In case you were wondering about apportionment:

 Where an education expense is included in a payment for broader services, the component relating to education will need to be apportioned and will be included in the calculation of the cap. For example, if the membership fee of a professional association includes a certain number of hours of professional development or training programs that are included in the membership, the education element of the membership fee must be apportioned and included in the cap.

 In other words, if membership to an organisation contains an allowance for continuing professional development training, the organisation needs to itemise the value of this training component. 

While employers that meet employees’ costs of professional development or education will not have deductibility or the FBT “otherwise deductible” rule affected, the new measure will apply to salary sacrifice arrangements:

 As part of the proposed measure the Government will ensure no FBT liability arises in respect of employer‑provided education expense payments.

 However, the intent of the measure may be undermined if employees can salary package education expenses. If FBT was not payable, the employee would effectively be able to access the deduction in another form.

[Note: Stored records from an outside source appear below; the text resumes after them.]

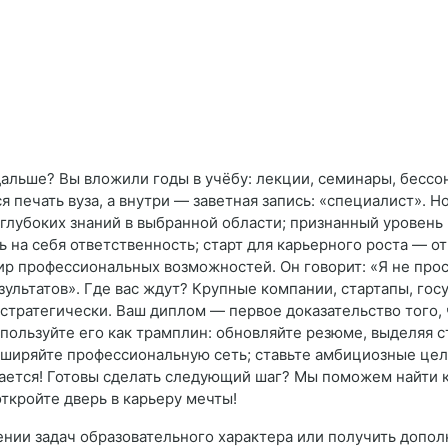
альше? Вы вложили годы в учёбу: лекции, семинары, бессо
 печать вуза, а внутри — заветная запись: «специалист». Но
глубоких знаний в выбранной области; признанный уровень 
 на себя ответственность; старт для карьерного роста — о
р профессиональных возможностей. Он говорит: «Я не прос
результатов». Где вас ждут? Крупные компании, стартапы, г
 стратегически. Ваш диплом — первое доказательство того,
пользуйте его как трамплин: обновляйте резюме, выделяя с
ширяйте профессиональную сеть; ставьте амбициозные цели
нается! Готовы сделать следующий шаг? Мы поможем найти 
ткройте дверь в карьеру мечты!
ении задач образовательного характера или получить допо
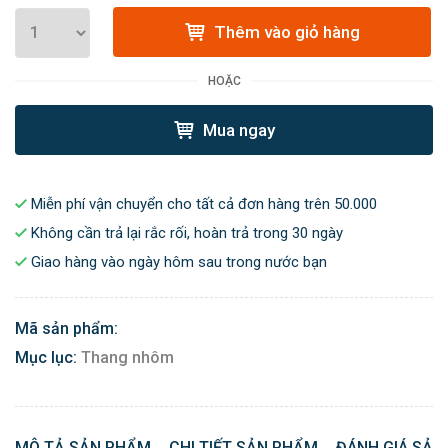
Thêm vào giỏ hàng
HOẶC
Mua ngay
Miễn phí vận chuyển cho tất cả đơn hàng trên 50.000
Không cần trả lại rắc rối, hoàn trả trong 30 ngày
Giao hàng vào ngày hôm sau trong nước bạn
Mã sản phẩm:
Mục lục:
Thang nhôm
MÔ TẢ SẢN PHẨM
CHI TIẾT SẢN PHẨM
ĐÁNH GIÁ SẢN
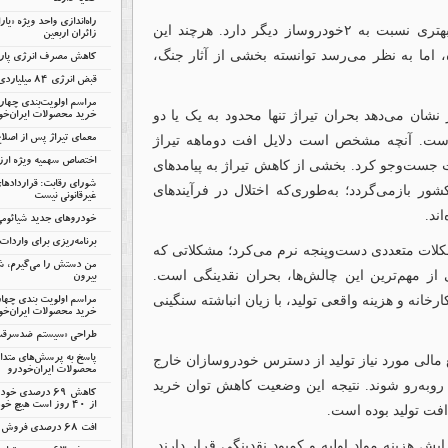
گلایه دارند
راه‌اندازی واحد ویژه «یا
در مقابل، ایران‌خودرو با وجود افت ۳۳درصدی، وضعیت بهتری نسبت به ۲خودروساز دیگر دارد. هرچند این
زائران اربعین
ما به نظر می‌رسد توانسته بخشی از آثار جنگ،
کاهش مصرف انرژی پارس‌
قبض انرژی ۸۴ میلیاردی سایپا
مراسم اولویت‌بندی چها
نشان می‌دهد بحران تیراژ تنها محدود به یک یا دو
خرید محصولات ایران‌خو
ت. آنچه مشخص است دلایل افت دوماهه تیراژ
معمای تیراژ پس از اصلا
اختصاص سهمیه ویژه ارزی
ت جست‌وجو کرد. بخشی از کاهش تیراژ به پیامدهای
شورای رقابت: قرارداده
 بازمی‌گردد؛ به‌طوری‌که اختلال در فرآیندهای
غیرقانونی نیست
ند.
خودروهای جدید شیائومی 
برنامه‌ریزی برای واردات ۷۵ هزار خودر
کلات متعددی دست‌وپنجه نرم می‌کرد؛ مشکلاتی که
من دستش را می‌گیرم، شم
 از مهم‌ترین این چالش‌ها، بحران نقدینگی است.
بیرون
نه و هزینه واقعی تولید، با زیان انباشته سنگینی
مراسم اولویت بندی چها
خرید محصولات ایران‌خود
طراحی «سیستم ضدسرقت س
الی مورد نیاز تولید از دسترس خودروسازان خارج
پاسخ به پرسش‌های متدا
محصولات ایران‌خودرو
وبه‌رو شوند. نتیجه این وضعیت کاهش توان خرید
کاهش ۶۹ درصدی
از ۴۰ روز است هیچ خودروی ناقصی تولید نمی‌شود
فت تولید بوده است.
افت 68 درصدی فروش پارس‌خودرو
یش هزینه مواد اولیه و کمبود نقدینگی قرار دارند.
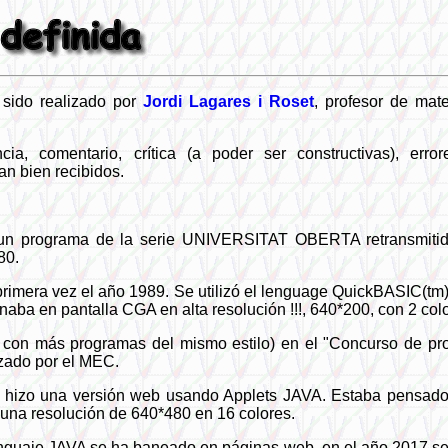
sido realizado por
Jordi Lagares i Roset
, profesor de mat
cia, comentario, crítica (a poder ser constructivas), erro
an bien recibidos.
un programa de la serie UNIVERSITAT OBERTA retransmitido
80.
primera vez el año 1989. Se utilizó el lenguage QuickBASIC(tm)
naba en pantalla CGA en alta resolución !!!, 640*200, con 2 col
o con más programas del mismo estilo) en el "Concurso de pr
zado por el MEC.
 hizo una versión web usando Applets JAVA. Estaba pensado 
una resolución de 640*480 en 16 colores.
nguaje JAVA se ha baneado en páginas web, en el año 2017 se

Therefore, the FBT ‘otherwise deductible rule’ will not apply where the education is provided through a salary packaging arrangement.

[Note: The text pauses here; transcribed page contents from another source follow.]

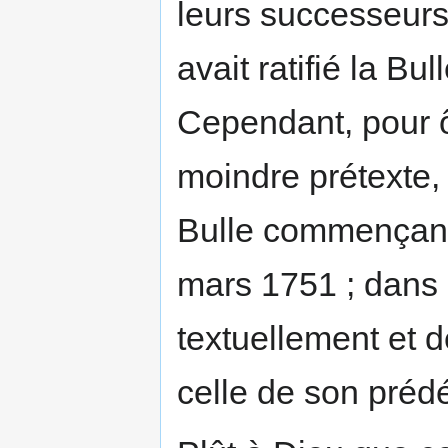
leurs successeurs,
avait ratifié la Bu
Cependant, pour ô
moindre prétexte,
Bulle commençant 
mars 1751 ; dans c
textuellement et 
celle de son préd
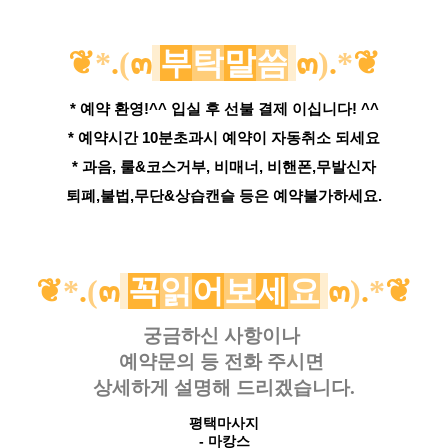
❦
*
.
(
๓
부
탁
말
씀
๓
)
.
*
❦
* 예약 환영!^^ 입실 후 선불 결제 이십니다! ^^
* 예약시간 10분초과시 예약이 자동취소 되세요
* 과음, 룰&코스거부, 비매너, 비핸폰,무발신자
퇴폐,불법,무단&상습캔슬 등은 예약불가하세요.
❦
*
.
(
๓
꼭
읽
어
보
세
요
๓
)
.
*
❦
궁금하신 사항이나
예약문의 등
전화 주시면
상세하게 설명해 드리겠습니다.
평택마사지
- 마캉스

Having identified the mischief in the operation of the current law that must be targeted, the discussion paper poses 15 questions for consultation:

1.         In your industry or field, are there studies or courses that are compulsory and must be completed in order to meet licence requirements?

a)             What is the average amount of the expense?

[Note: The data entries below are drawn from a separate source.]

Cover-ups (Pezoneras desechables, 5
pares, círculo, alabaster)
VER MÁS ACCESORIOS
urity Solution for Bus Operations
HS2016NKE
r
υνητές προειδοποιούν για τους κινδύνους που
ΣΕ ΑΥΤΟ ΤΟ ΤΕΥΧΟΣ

b)            What is the highest amount of the expense?

c)             What is the nature of these courses?

2.         Is training undertaken in your industry predominantly held in Australia or overseas?  Can you provide examples? 

3.         In employment relationships, are employees largely obliged to incur work‑related education expenses themselves or are they employer provided?  Do you anticipate this changing in response to this measure?

4.         Are you aware of examples where education expense deductions can be claimed under the current arrangements, even where significant private benefits are enjoyed?

5.         Are there any lessons for Australia in the experiences of other countries with restrictions on education expenses deductions?

6.         Should the $250 no‑claim threshold under section 82A of the ITAA 1936 be removed when the $2,000 cap is introduced?

7.         How should this be prioritised?

8.         What types of assets that relate to an education activity are placed into a low‑value pool or similar small business pool? 

9.         What are the advantages/disadvantages of the ‘reasonable estimation’ method proposed above?

10.      Is the use of low‑value pools under these circumstances appropriate?

11.      Are there any unintended consequences from the proposed reforms?

12.      What practical aspects of the proposed reforms need further consideration?

13.      Are there any interactions with other areas of the tax law that need to be addressed?

14.      Do you consider that further amendments will be required to the tax law outside of those already mentioned in the discussion paper?

15.      Are there alternative approaches that you would like to see considered?  How would they work in practice and are there any precedents in Australia or other jurisdictions?

Good luck!  You have until 12 July 2013.

PS – don’t mention GST input tax credits.